Educational success in the inner city

Mark Hemmingway reviews Crazy Like a Fox: One Principal's Triumph in the Inner City.

Chavis sounds like a real character, probably not someone I'd enjoy being around. But he made a huge difference in student achievement and that should be examined and emulated.

The Left seems to embrace these kinds of raucous, speak-truth-to-power types when they agree with the message, but not so much when the tables are turned. I'm not big on the incendiary language myself. It gives people who disagree a reason to tune you out, and the work Chavis has done here should be tuned into.

That he's done it by discarding progressive methodologies and falling back on "old school" practices may make some uncomfortable, but results are results. It's time to get the politics out of education and adopt practices that are proven to work.

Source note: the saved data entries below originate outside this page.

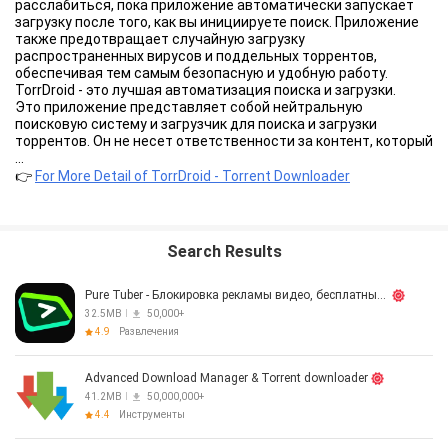
расслабиться, пока приложение автоматически запускает
загрузку после того, как вы инициируете поиск. Приложение
также предотвращает случайную загрузку
распространенных вирусов и поддельных торрентов,
обеспечивая тем самым безопасную и удобную работу.
TorrDroid - это лучшая автоматизация поиска и загрузки.
Это приложение представляет собой нейтральную
поисковую систему и загрузчик для поиска и загрузки
торрентов. Он не несет ответственности за контент, который
вы загружаете с помощью этого приложения. Пожалуйста,
...
руководствуйтесь собственными суждениями в
👉
For More Detail of TorrDroid - Torrent Downloader
соответствии с применимыми к вам законами при
определении честности загружаемого вами контента.
Загрузка бесплатного контента с открытым исходным кодом
всегда приветствуется.
Search Results
Возможности:
- Загружайте торренты без просмотра с помощью
встроенной поисковой системы или поиска вручную из
Pure Tuber - Блокировка рекламы видео, бесплатный Premium
приложения.
32.5MB
50,000+
- Открытие файлов .torrent из файловой системы Android
4.9
Развлечения
прямо в приложении.
- Открывайте магнитные ссылки и ссылки на файлы .torrent
прямо в приложении.
Advanced Download Manager & Torrent downloader
- Скачивайте торренты на высокой скорости (без
41.2MB
50,000,000+
ограничений)
4.4
Инструменты
- Поддерживает DHT, LSD, UPnP, NAT-PMP.
- Поддерживает выбор для отдельных загрузок файлов из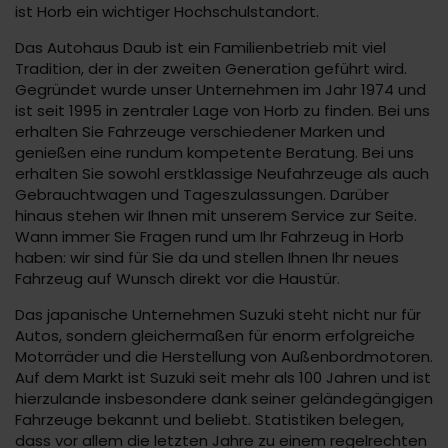
ist Horb ein wichtiger Hochschulstandort.
Das Autohaus Daub ist ein Familienbetrieb mit viel
Tradition, der in der zweiten Generation geführt wird.
Gegründet wurde unser Unternehmen im Jahr 1974 und
ist seit 1995 in zentraler Lage von Horb zu finden. Bei uns
erhalten Sie Fahrzeuge verschiedener Marken und
genießen eine rundum kompetente Beratung. Bei uns
erhalten Sie sowohl erstklassige Neufahrzeuge als auch
Gebrauchtwagen und Tageszulassungen. Darüber
hinaus stehen wir Ihnen mit unserem Service zur Seite.
Wann immer Sie Fragen rund um Ihr Fahrzeug in Horb
haben: wir sind für Sie da und stellen Ihnen Ihr neues
Fahrzeug auf Wunsch direkt vor die Haustür.
Das japanische Unternehmen Suzuki steht nicht nur für
Autos, sondern gleichermaßen für enorm erfolgreiche
Motorräder und die Herstellung von Außenbordmotoren.
Auf dem Markt ist Suzuki seit mehr als 100 Jahren und ist
hierzulande insbesondere dank seiner geländegängigen
Fahrzeuge bekannt und beliebt. Statistiken belegen,
dass vor allem die letzten Jahre zu einem regelrechten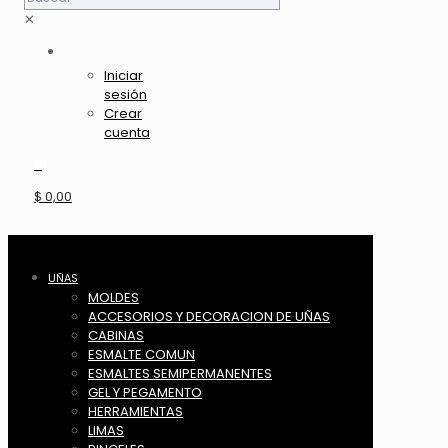
✕
Iniciar
sesión
Crear
cuenta
0
$ 0,00
UÑAS
MOLDES
ACCESORIOS Y DECORACION DE UÑAS
CABINAS
ESMALTE COMUN
ESMALTES SEMIPERMANENTES
GEL Y PEGAMENTO
HERRAMIENTAS
LIMAS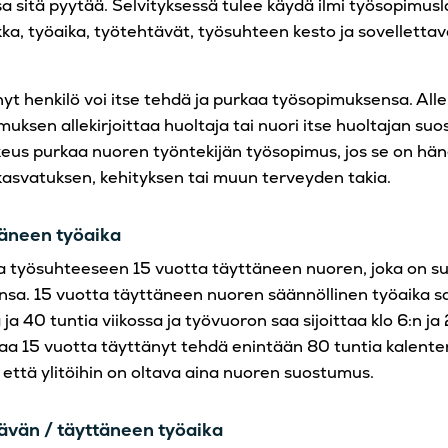
a sitä pyytää. Selvityksessä tulee käydä ilmi työsopimusl
kka, työaika, työtehtävät, työsuhteen kesto ja sovelletta
yt henkilö voi itse tehdä ja purkaa työsopimuksensa. All
uksen allekirjoittaa huoltaja tai nuori itse huoltajan su
ikeus purkaa nuoren työntekijän työsopimus, jos se on h
asvatuksen, kehityksen tai muun terveyden takia.
täneen työaika
a työsuhteeseen 15 vuotta täyttäneen nuoren, joka on su
ensa. 15 vuotta täyttäneen nuoren säännöllinen työaika s
 ja 40 tuntia viikossa ja työvuoron saa sijoittaa klo 6:n ja
 saa 15 vuotta täyttänyt tehdä enintään 80 tuntia kalent
 että ylitöihin on oltava aina nuoren suostumus.
ävän / täyttäneen työaika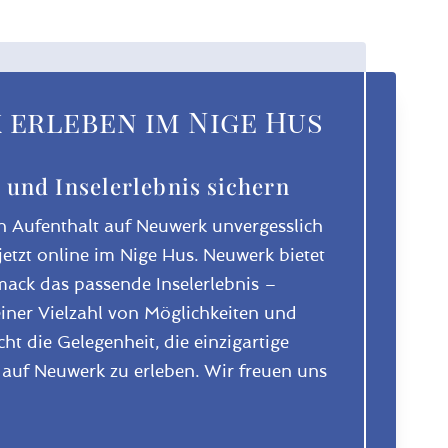
erleben im Nige Hus
 und Inselerlebnis sichern
n Aufenthalt auf Neuwerk unvergesslich
etzt online im Nige Hus. Neuwerk bietet
mack das passende Inselerlebnis –
iner Vielzahl von Möglichkeiten und
ht die Gelegenheit, die einzigartige
auf Neuwerk zu erleben. Wir freuen uns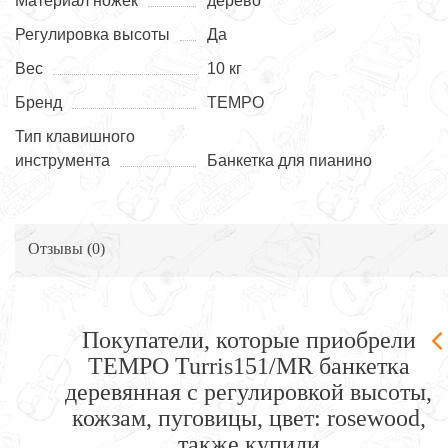
Материал ножек
дерево
Регулировка высоты
Да
Вес
10 кг
Бренд
TEMPO
Тип клавишного
инструмента
Банкетка для пианино
Отзывы (
0
)
Покупатели, которые приобрели
TEMPO Turris151/MR банкетка
деревянная с регулировкой высоты,
кожзам, пуговицы, цвет: rosewood,
также купили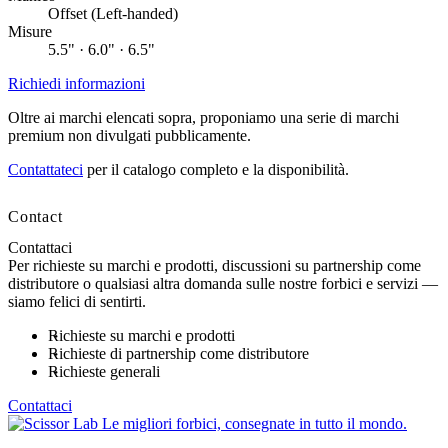
Offset (Left-handed)
Misure
5.5" · 6.0" · 6.5"
Richiedi informazioni
Oltre ai marchi elencati sopra, proponiamo una serie di marchi
premium non divulgati pubblicamente.
Contattateci
per il catalogo completo e la disponibilità.
Contact
Contattaci
Per richieste su marchi e prodotti, discussioni su partnership come
distributore o qualsiasi altra domanda sulle nostre forbici e servizi —
siamo felici di sentirti.
Richieste su marchi e prodotti
Richieste di partnership come distributore
Richieste generali
Contattaci
Le migliori forbici, consegnate in tutto il mondo.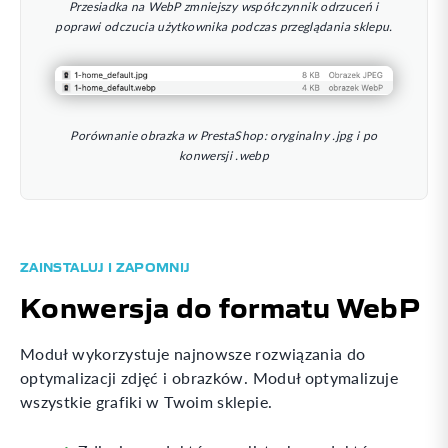
Przesiadka na WebP zmniejszy współczynnik odrzuceń i
poprawi odczucia użytkownika podczas przeglądania sklepu.
Porównanie obrazka w PrestaShop: oryginalny .jpg i po
konwersji .webp
ZAINSTALUJ I ZAPOMNIJ
Konwersja do formatu WebP
Moduł wykorzystuje najnowsze rozwiązania do
optymalizacji zdjęć i obrazków. Moduł optymalizuje
wszystkie grafiki w Twoim sklepie.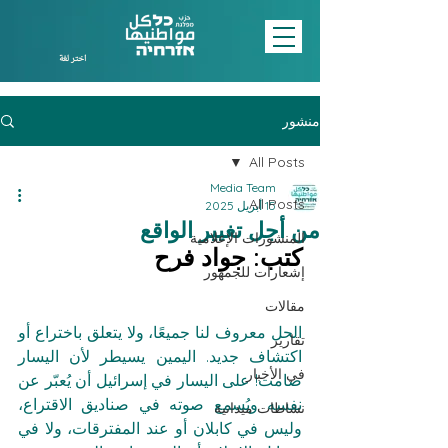
اختر لغة
منشور
All Posts
Media Team
All Posts
15 أبريل 2025
من أجل تغيير الواقع
المنشورات الإعلامية
كتب: جواد فرح
إشعارات للجمهور
مقالات
الحل معروف لنا جميعًا، ولا يتعلق باختراع أو 
تقارير
اكتشاف جديد. اليمين يسيطر لأن اليسار 
في الأخبار
صامت! على اليسار في إسرائيل أن يُعبّر عن 
نفسه ويُسمع صوته في صناديق الاقتراع، 
نشاطات ميدانية
وليس في كابلان أو عند المفترقات، ولا في 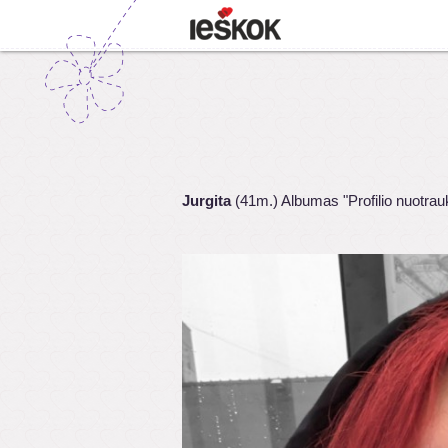
Jurgita
(41m.) Albumas "Profilio nuotrau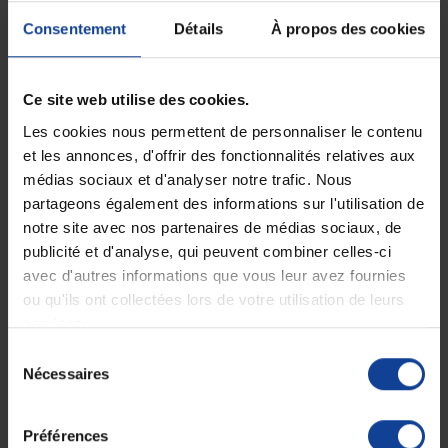
Consentement
Détails
À propos des cookies
Livraison gratuite
Paiement sécurisé
En magasin Technicien de santé
Paiement en ligne 100% sécurisé par
En France à domicile à partir de 99€
carte bancaire ou Paypal
d'achats
Ce site web utilise des cookies.
Les cookies nous permettent de personnaliser le contenu
et les annonces, d'offrir des fonctionnalités relatives aux
Expédition
Service client
médias sociaux et d'analyser notre trafic. Nous
soignée et discrète
Lundi au jeudi : 9h à 12h30 - 13h30 à
partageons également des informations sur l'utilisation de
18h
Le vendredi jusqu'à 17h
notre site avec nos partenaires de médias sociaux, de
publicité et d'analyse, qui peuvent combiner celles-ci
avec d'autres informations que vous leur avez fournies
Description
ou qu'ils ont collectées lors de votre utilisation de leurs
services.
Sélection
Nécessaires
Fiche technique
du
consentement
Fiche technique
Préférences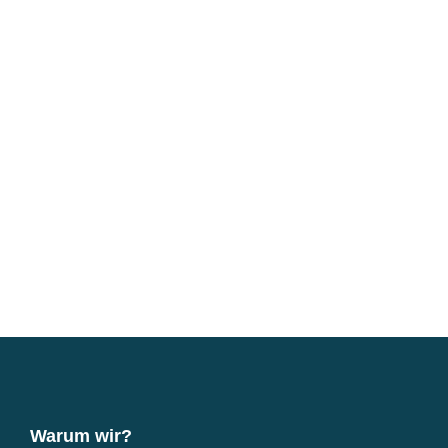
Warum wir?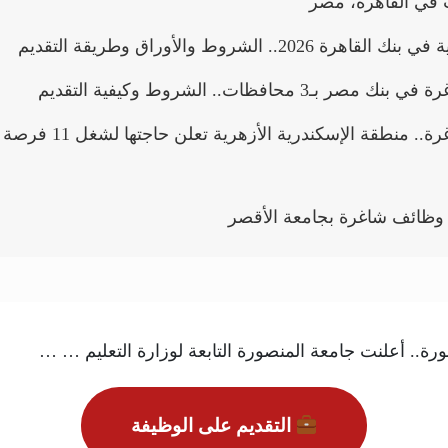
 في القاهرة، مصر
ة 2026.. الشروط والأوراق وطريقة التقديم
 بـ3 محافظات.. الشروط وكيفية التقديم
وظائف شاغرة.. منطقة الإسكندرية الأزهرية 
 وظائف شاغرة بجامعة الأقصر
ة.. أعلنت جامعة المنصورة التابعة لوزارة التعليم … …
التقديم على الوظيفة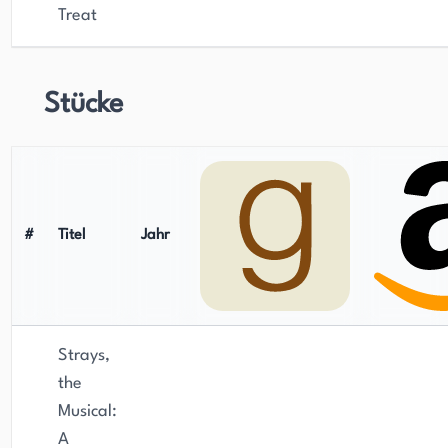
Treat
Stücke
#
Titel
Jahr
Strays,
the
Musical:
A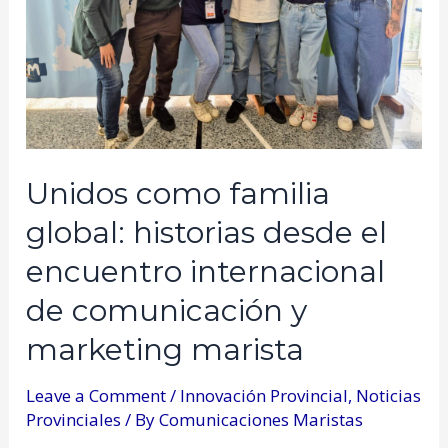
Unidos como familia
global: historias desde el
encuentro internacional
de comunicación y
marketing marista
Leave a Comment
/
Innovación Provincial
,
Noticias
Provinciales
/ By
Comunicaciones Maristas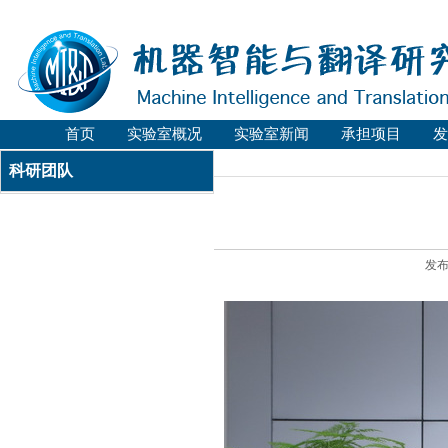
首页
实验室概况
实验室新闻
承担项目
发
科研团队
发布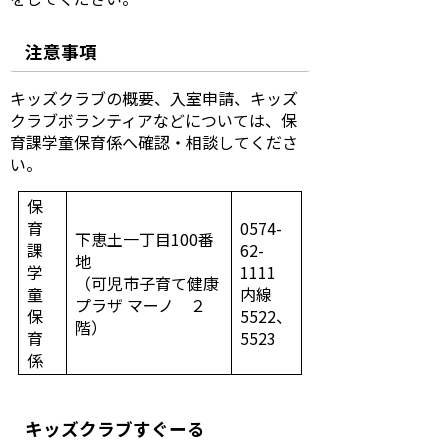
注意事項
キッズクラブの概要、入室申請、キッズ
クラブボランティアなどについては、保
育課学童保育係へ確認・相談してくださ
い。
保
育
0574-
下恵土一丁目100番
課
62-
地
学
1111
（可児市子育て健康
童
内線
プラザ マーノ ２
保
5522、
階）
育
5523
係
キッズクラブすぐーる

My recent reading about project-based learning has got me questioning how scientifically rigorous some of our teaching methods are. My impression is of a lot of theory being throw into classrooms based on weak empirical support. On the other hand, programs like Direct Instruction, which appear to be backed by more solid evidence, don't seem to be getting as much attention.

This is just another reason to get government out of education. Everything the government does is driven by politics. Seems to me that opening education up more to the private sector would take a lot of the politics out of it. If given real choice in where they send their kids to school, parents will eschew politics in favor of results. We'd quickly find out which methods work and which do not.